> [TASK TO CARRY OUT]: Find the line containing "left back paw: (293, 889)" in the listing below. Repeat it exactly, along with each following line up to and including the one containing "nose: (632, 219)".

▼▼▼

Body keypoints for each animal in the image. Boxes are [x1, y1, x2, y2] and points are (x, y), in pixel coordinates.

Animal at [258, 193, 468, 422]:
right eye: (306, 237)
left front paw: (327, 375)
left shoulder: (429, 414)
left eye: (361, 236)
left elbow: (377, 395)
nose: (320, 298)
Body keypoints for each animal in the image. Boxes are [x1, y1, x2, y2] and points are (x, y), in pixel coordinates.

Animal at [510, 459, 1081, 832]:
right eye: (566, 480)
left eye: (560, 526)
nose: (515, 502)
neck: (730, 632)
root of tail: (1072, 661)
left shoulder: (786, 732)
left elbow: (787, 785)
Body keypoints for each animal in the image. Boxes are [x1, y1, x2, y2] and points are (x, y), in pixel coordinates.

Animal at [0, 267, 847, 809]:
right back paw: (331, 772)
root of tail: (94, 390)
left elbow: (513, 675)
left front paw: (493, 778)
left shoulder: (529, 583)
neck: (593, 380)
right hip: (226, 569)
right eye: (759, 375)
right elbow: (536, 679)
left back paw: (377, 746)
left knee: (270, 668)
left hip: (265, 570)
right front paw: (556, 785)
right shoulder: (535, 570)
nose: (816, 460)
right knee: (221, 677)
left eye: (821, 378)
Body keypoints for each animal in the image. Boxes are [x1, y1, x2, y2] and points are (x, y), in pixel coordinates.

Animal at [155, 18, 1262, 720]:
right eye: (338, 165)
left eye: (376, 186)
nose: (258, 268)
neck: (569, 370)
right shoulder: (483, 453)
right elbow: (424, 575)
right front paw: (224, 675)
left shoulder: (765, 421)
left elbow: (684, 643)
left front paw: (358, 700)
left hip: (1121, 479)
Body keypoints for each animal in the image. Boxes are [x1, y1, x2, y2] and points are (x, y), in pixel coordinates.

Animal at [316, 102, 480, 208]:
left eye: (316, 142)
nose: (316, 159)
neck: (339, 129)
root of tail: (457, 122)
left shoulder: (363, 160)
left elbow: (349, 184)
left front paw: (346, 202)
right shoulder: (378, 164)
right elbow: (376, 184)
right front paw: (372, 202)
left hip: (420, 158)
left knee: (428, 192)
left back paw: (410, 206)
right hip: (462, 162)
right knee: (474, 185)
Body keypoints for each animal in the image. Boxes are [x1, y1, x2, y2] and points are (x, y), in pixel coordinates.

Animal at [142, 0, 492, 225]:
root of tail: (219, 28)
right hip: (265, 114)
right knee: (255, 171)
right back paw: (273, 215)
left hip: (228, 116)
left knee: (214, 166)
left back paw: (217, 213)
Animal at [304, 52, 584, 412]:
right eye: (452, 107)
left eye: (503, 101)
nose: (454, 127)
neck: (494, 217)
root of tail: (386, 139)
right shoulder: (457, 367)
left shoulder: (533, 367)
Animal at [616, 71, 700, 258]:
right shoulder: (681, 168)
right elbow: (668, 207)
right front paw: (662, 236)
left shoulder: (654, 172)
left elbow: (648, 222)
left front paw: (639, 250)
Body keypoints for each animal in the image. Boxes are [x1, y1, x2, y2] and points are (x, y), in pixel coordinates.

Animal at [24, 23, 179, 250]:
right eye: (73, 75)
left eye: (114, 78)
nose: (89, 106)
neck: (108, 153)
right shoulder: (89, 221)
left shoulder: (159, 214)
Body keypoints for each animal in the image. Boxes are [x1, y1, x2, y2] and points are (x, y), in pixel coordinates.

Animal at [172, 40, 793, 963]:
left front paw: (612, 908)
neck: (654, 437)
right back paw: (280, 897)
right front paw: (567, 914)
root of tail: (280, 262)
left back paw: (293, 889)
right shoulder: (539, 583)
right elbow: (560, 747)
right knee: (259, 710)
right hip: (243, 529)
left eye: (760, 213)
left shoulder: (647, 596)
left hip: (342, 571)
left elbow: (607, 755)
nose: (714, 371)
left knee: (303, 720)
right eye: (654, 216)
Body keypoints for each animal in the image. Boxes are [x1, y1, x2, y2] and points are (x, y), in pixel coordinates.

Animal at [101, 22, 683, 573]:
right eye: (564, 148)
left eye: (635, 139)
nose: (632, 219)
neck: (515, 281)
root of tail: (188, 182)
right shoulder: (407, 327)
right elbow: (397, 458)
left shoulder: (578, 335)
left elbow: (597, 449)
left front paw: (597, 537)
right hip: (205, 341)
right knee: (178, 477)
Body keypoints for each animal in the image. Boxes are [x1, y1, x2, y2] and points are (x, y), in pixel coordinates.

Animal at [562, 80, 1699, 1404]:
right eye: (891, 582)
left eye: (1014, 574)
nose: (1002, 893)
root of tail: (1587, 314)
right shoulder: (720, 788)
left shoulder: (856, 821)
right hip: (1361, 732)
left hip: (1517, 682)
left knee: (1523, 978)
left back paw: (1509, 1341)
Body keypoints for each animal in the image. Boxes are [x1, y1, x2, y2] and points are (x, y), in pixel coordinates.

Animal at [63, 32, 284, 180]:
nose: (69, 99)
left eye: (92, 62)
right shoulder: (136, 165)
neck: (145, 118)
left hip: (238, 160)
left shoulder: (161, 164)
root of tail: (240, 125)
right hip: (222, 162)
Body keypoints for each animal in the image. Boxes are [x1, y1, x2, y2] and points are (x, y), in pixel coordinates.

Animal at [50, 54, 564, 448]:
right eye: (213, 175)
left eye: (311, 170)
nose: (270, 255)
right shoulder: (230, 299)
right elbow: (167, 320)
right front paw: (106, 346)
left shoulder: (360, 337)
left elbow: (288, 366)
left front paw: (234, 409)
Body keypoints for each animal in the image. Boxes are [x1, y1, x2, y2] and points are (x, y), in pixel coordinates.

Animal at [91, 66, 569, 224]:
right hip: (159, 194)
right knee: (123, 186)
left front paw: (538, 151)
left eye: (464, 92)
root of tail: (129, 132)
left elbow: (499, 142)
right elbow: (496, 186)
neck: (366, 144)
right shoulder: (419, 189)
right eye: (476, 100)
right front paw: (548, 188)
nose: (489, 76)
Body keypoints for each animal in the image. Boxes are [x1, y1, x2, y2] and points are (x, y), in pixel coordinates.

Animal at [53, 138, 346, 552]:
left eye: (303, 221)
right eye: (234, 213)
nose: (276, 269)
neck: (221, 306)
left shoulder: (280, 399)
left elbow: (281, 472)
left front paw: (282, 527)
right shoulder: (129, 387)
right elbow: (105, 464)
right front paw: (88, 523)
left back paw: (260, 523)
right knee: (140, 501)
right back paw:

▲▲▲

> [RESULT OF THE TASK]:
left back paw: (293, 889)
right shoulder: (539, 583)
right elbow: (560, 747)
right knee: (259, 710)
right hip: (243, 529)
left eye: (760, 213)
left shoulder: (647, 596)
left hip: (342, 571)
left elbow: (607, 755)
nose: (714, 371)
left knee: (303, 720)
right eye: (654, 216)
Body keypoints for each animal in the image. Boxes are [x1, y1, x2, y2] and points are (x, y), in pixel coordinates.

Animal at [101, 22, 683, 573]:
right eye: (564, 148)
left eye: (635, 139)
nose: (632, 219)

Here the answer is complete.